Only the count is expected: the number of lines below that contain "Samsung".
*****
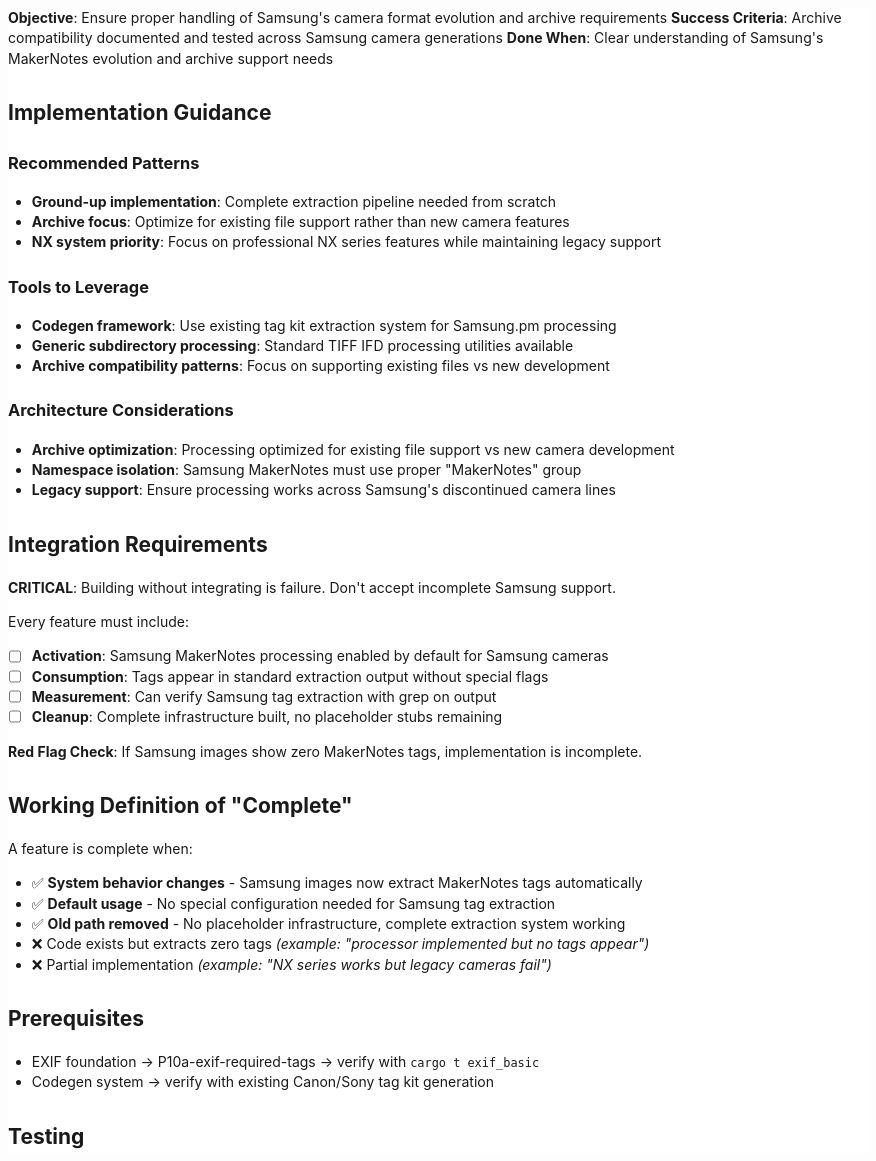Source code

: **Objective**: Ensure proper handling of Samsung's camera format evolution and archive requirements
**Success Criteria**: Archive compatibility documented and tested across Samsung camera generations
**Done When**: Clear understanding of Samsung's MakerNotes evolution and archive support needs

## Implementation Guidance

### Recommended Patterns

- **Ground-up implementation**: Complete extraction pipeline needed from scratch
- **Archive focus**: Optimize for existing file support rather than new camera features
- **NX system priority**: Focus on professional NX series features while maintaining legacy support

### Tools to Leverage

- **Codegen framework**: Use existing tag kit extraction system for Samsung.pm processing
- **Generic subdirectory processing**: Standard TIFF IFD processing utilities available
- **Archive compatibility patterns**: Focus on supporting existing files vs new development

### Architecture Considerations

- **Archive optimization**: Processing optimized for existing file support vs new camera development
- **Namespace isolation**: Samsung MakerNotes must use proper "MakerNotes" group
- **Legacy support**: Ensure processing works across Samsung's discontinued camera lines

## Integration Requirements

**CRITICAL**: Building without integrating is failure. Don't accept incomplete Samsung support.

Every feature must include:
- [ ] **Activation**: Samsung MakerNotes processing enabled by default for Samsung cameras
- [ ] **Consumption**: Tags appear in standard extraction output without special flags
- [ ] **Measurement**: Can verify Samsung tag extraction with grep on output
- [ ] **Cleanup**: Complete infrastructure built, no placeholder stubs remaining

**Red Flag Check**: If Samsung images show zero MakerNotes tags, implementation is incomplete.

## Working Definition of "Complete"

A feature is complete when:
- ✅ **System behavior changes** - Samsung images now extract MakerNotes tags automatically
- ✅ **Default usage** - No special configuration needed for Samsung tag extraction
- ✅ **Old path removed** - No placeholder infrastructure, complete extraction system working
- ❌ Code exists but extracts zero tags *(example: "processor implemented but no tags appear")*
- ❌ Partial implementation *(example: "NX series works but legacy cameras fail")*

## Prerequisites

- EXIF foundation → P10a-exif-required-tags → verify with `cargo t exif_basic`
- Codegen system → verify with existing Canon/Sony tag kit generation

## Testing
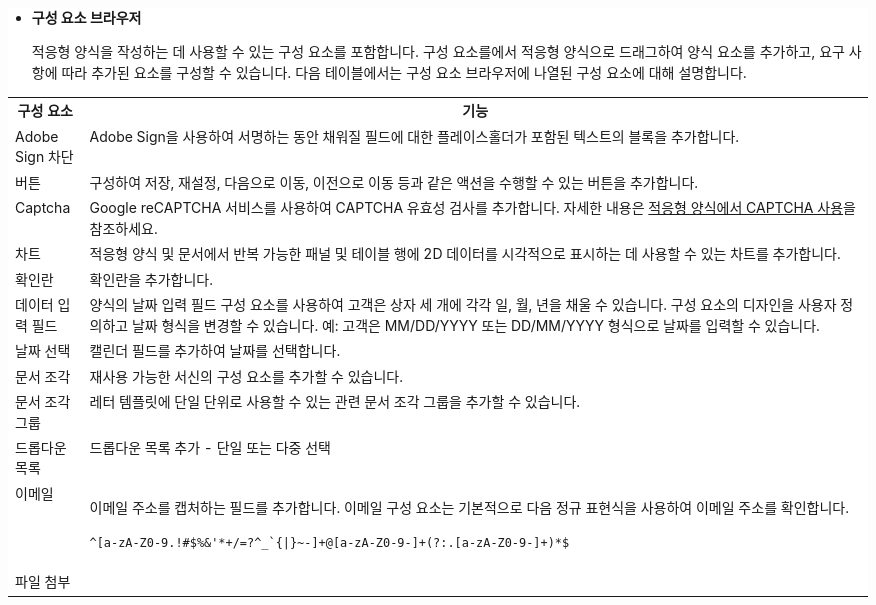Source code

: * **구성 요소 브라우저**

  적응형 양식을 작성하는 데 사용할 수 있는 구성 요소를 포함합니다. 구성 요소를에서 적응형 양식으로 드래그하여 양식 요소를 추가하고, 요구 사항에 따라 추가된 요소를 구성할 수 있습니다. 다음 테이블에서는 구성 요소 브라우저에 나열된 구성 요소에 대해 설명합니다.

<table>
 <tbody>
  <tr>
   <th><strong>구성 요소</strong></th>
   <th><strong>기능</strong></th>
  </tr>
  <tr>
   <td>Adobe Sign 차단</td>
   <td>Adobe Sign을 사용하여 서명하는 동안 채워질 필드에 대한 플레이스홀더가 포함된 텍스트의 블록을 추가합니다.</td>
  </tr>
  <tr>
   <td>버튼</td>
   <td>구성하여 저장, 재설정, 다음으로 이동, 이전으로 이동 등과 같은 액션을 수행할 수 있는 버튼을 추가합니다.</td>
  </tr>
  <tr>
   <td>Captcha</td>
   <td>Google reCAPTCHA 서비스를 사용하여 CAPTCHA 유효성 검사를 추가합니다. 자세한 내용은 <a href="../../forms/using/captcha-adaptive-forms.md" target="_blank">적응형 양식에서 CAPTCHA 사용</a>을 참조하세요.</td>
  </tr>
  <tr>
   <td>차트</td>
   <td>적응형 양식 및 문서에서 반복 가능한 패널 및 테이블 행에 2D 데이터를 시각적으로 표시하는 데 사용할 수 있는 차트를 추가합니다.</td>
  </tr>
  <tr>
   <td>확인란</td>
   <td>확인란을 추가합니다.</td>
  </tr>
  <tr>
   <td>데이터 입력 필드</td>
   <td>양식의 날짜 입력 필드 구성 요소를 사용하여 고객은 상자 세 개에 각각 일, 월, 년을 채울 수 있습니다. 구성 요소의 디자인을 사용자 정의하고 날짜 형식을 변경할 수 있습니다. 예: 고객은 MM/DD/YYYY 또는 DD/MM/YYYY 형식으로 날짜를 입력할 수 있습니다.</td>
  </tr>
  <tr>
   <td>날짜 선택</td>
   <td>캘린더 필드를 추가하여 날짜를 선택합니다.</td>
  </tr>
  <tr>
   <td>문서 조각</td>
   <td>재사용 가능한 서신의 구성 요소를 추가할 수 있습니다.</td>
  </tr>
  <tr>
   <td>문서 조각 그룹</td>
   <td>레터 템플릿에 단일 단위로 사용할 수 있는 관련 문서 조각 그룹을 추가할 수 있습니다.</td>
  </tr>
  <tr>
   <td>드롭다운 목록</td>
   <td>드롭다운 목록 추가 - 단일 또는 다중 선택</td>
  </tr>
  <tr>
   <td>이메일</td>
   <td><p>이메일 주소를 캡처하는 필드를 추가합니다. 이메일 구성 요소는 기본적으로 다음 정규 표현식을 사용하여 이메일 주소를 확인합니다.</p> <p><code>^[a-zA-Z0-9.!#$%&amp;'*+/=?^_`{|}~-]+@[a-zA-Z0-9-]+(?:.[a-zA-Z0-9-]+)*$</code></p> </td>
  </tr>
  <tr>
   <td>파일 첨부</td>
*****
■ FINISHED EXERCISE: 12